• [WORK REQUEST] Arrange the lines of the records below as a Markdown table with the columns No. and Text, starting at the line containing "Financial Precautions to" and running through the line containing "Kepada wartwan, Ilham", with blank lines skipped. Leave the pictures out of the table.

• [DATASET EXCERPTS]
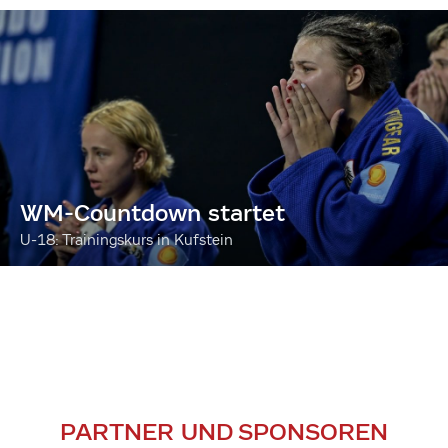
WM-Countdown startet
U-18: Trainingskurs in Kufstein
PARTNER UND SPONSOREN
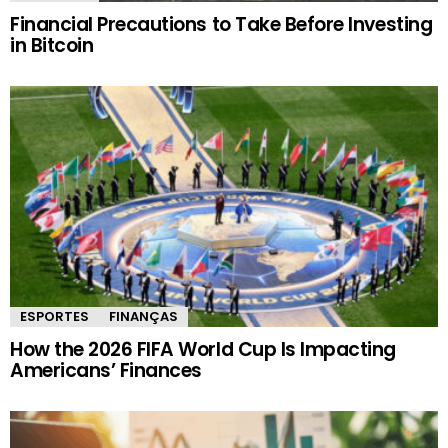
Financial Precautions to Take Before Investing
in Bitcoin
ESPORTES
FINANÇAS
How the 2026 FIFA World Cup Is Impacting
Americans’ Finances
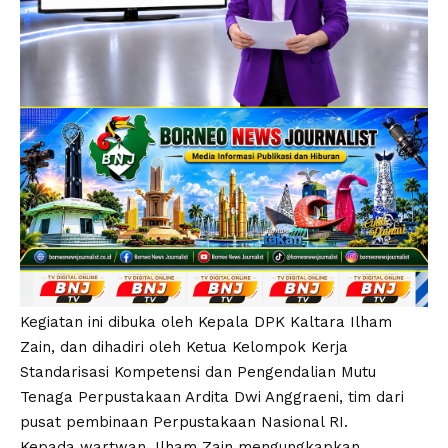
Kegiatan ini dibuka oleh Kepala DPK Kaltara Ilham
Zain, dan dihadiri oleh Ketua Kelompok Kerja
Standarisasi Kompetensi dan Pengendalian Mutu
Tenaga Perpustakaan Ardita Dwi Anggraeni, tim dari
pusat pembinaan Perpustakaan Nasional RI.
Kepada wartwan, Ilham Zain mengungkapkan,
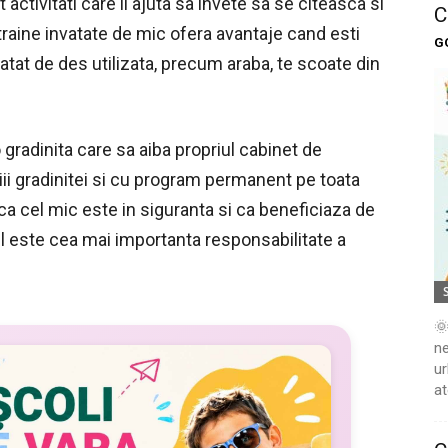
activitati care ii ajuta sa invete sa se citeasca si
C
traine invatate de mic ofera avantaje cand esti
G
atat de des utilizata, precum araba, te scoate din
 gradinita care sa aiba propriul cabinet de
iii gradinitei si cu program permanent pe toata
ca cel mic este in siguranta si ca beneficiaza de
il este cea mai importanta responsabilitate a
🌞
ne
ur
at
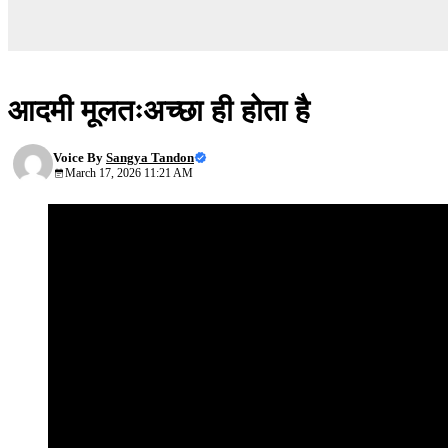
सफलता के रहस्य
आदमी मूलतःअच्छा ही होता है
Voice By
Sangya Tandon
March 17, 2026 11:21 AM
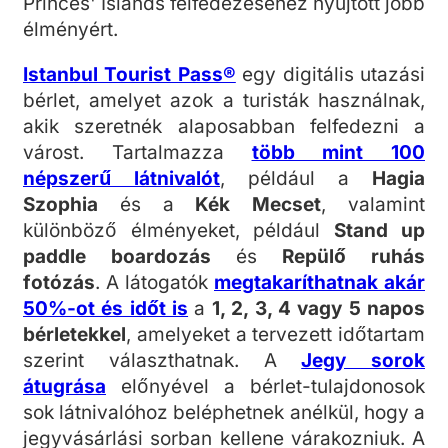
Princes' Islands felfedezéséhez nyújtott jobb
élményért.
Istanbul Tourist Pass®
egy digitális utazási
bérlet, amelyet azok a turisták használnak,
akik szeretnék alaposabban felfedezni a
várost. Tartalmazza
több mint 100
népszerű látnivalót
, például a
Hagia
Szophia
és a
Kék Mecset
, valamint
különböző élményeket, például
Stand up
paddle boardozás
és
Repülő ruhás
fotózás
. A látogatók
megtakaríthatnak akár
50%-ot és időt is
a
1, 2, 3, 4 vagy 5 napos
bérletekkel
, amelyeket a tervezett időtartam
szerint választhatnak. A
Jegy sorok
átugrása
előnyével a bérlet-tulajdonosok
sok látnivalóhoz beléphetnek anélkül, hogy a
jegyvásárlási sorban kellene várakozniuk. A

• [FINAL ANSWER]
| No. | Text |
|---|---|
| 1 | Financial Precautions to Take Before Investing |
| 2 | in Bitcoin |
| 3 | ESPORTES |
| 4 | FINANÇAS |
| 5 | How the 2026 FIFA World Cup Is Impacting |
| 6 | Americans’ Finances |
| 7 | Kegiatan ini dibuka oleh Kepala DPK Kaltara Ilham |
| 8 | Zain, dan dihadiri oleh Ketua Kelompok Kerja |
| 9 | Standarisasi Kompetensi dan Pengendalian Mutu |
| 10 | Tenaga Perpustakaan Ardita Dwi Anggraeni, tim dari |
| 11 | pusat pembinaan Perpustakaan Nasional RI. |
| 12 | Kepada wartwan, Ilham Zain mengungkapkan, |